§ Task to complete:
Please retype, character for character, the portion of the entries below that runs from the line containing "Ótimo para conteúdo educativo e autoridade." to the last line.

(Stored data entries)
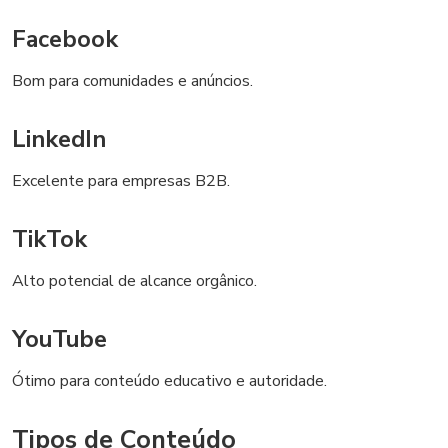
Facebook
Bom para comunidades e anúncios.
LinkedIn
Excelente para empresas B2B.
TikTok
Alto potencial de alcance orgânico.
YouTube
Ótimo para conteúdo educativo e autoridade.
Tipos de Conteúdo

§ Solution to the problem:
Ótimo para conteúdo educativo e autoridade.
Tipos de Conteúdo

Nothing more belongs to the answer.